Topographic Characterization of Cu-Ni NPs @ a-C:H Films by AFM and Multifractal Analysis.

Abstract

In the present work three-dimensional (3-D) surface topography of Cu-Ni nanoparticles in hydrogenated amorphous carbon (Cu-Ni NPs @ a-C:H) with constant thickness of Cu and three thicknesses of Ni prepared by RF-Plasma Enhanced Chemical Vapor Deposition (RF-PECVD) system were investigated. The thin films of Cu-Ni NPs @ a-C:H with constant thickness of Cu and three thicknesses of Ni deposited by radio frequency (RF)-sputtering and RF-PECVD systems, were characterized.
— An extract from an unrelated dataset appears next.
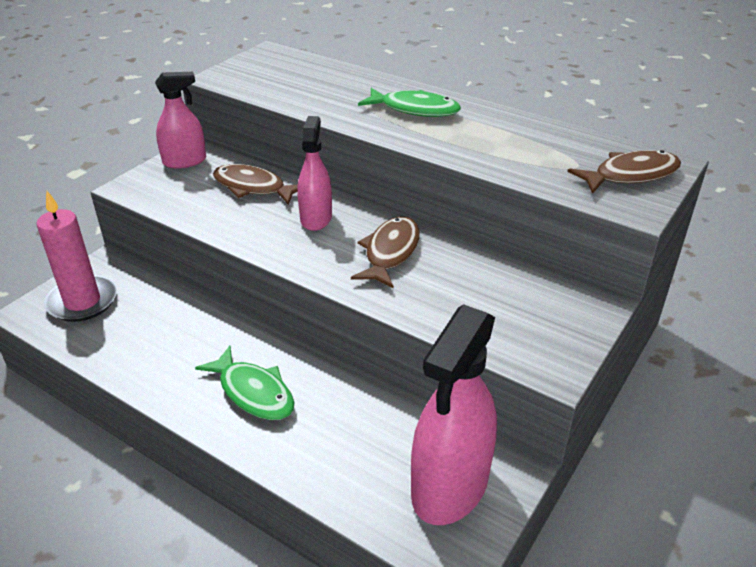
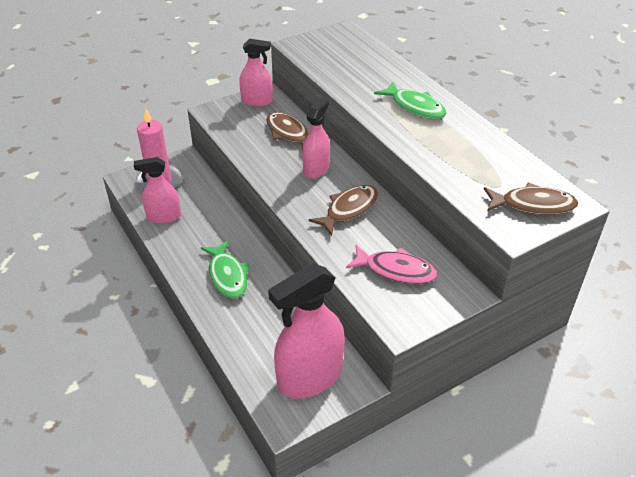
camera: 25 degrees right, 5 degrees up
(114, 345) = (164, 217): none -> pink spray bottle
(499, 305) = (396, 270): none -> pink fish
To determine the mass thickness and atomic structure of the films, the Rutherford backscattering spectroscopy (RBS) spectra was applied. The absorption spectra were applied to study localized surface plasmon resonance (LSPR) peaks of Cu-Ni NPs (observed around 608 nm in visible spectra), which is widened and shifted to lower wavelengths as the thickness of Ni over layer increases, and their changes are also evaluated by the 3-D surface topography. These nanostructures were investigated over square areas of 1 μm × 1 μm using atomic force microscopy (AFM) and multifractal analysis. Topographic characterization of surface samples (in amplitude, spatial distribution, and pattern of surface characteristics) highlighted 3-D surfaces with multifractal features which can be quantitatively estimated by the multifractal measures. The 3-D surface topography Cu-Ni NPs @ a-C:H with constant thickness of Cu and three thicknesses of Ni prepared by RF-PECVD system can be characterized using the multifractal geometry in correlation with the surface statistical parameters.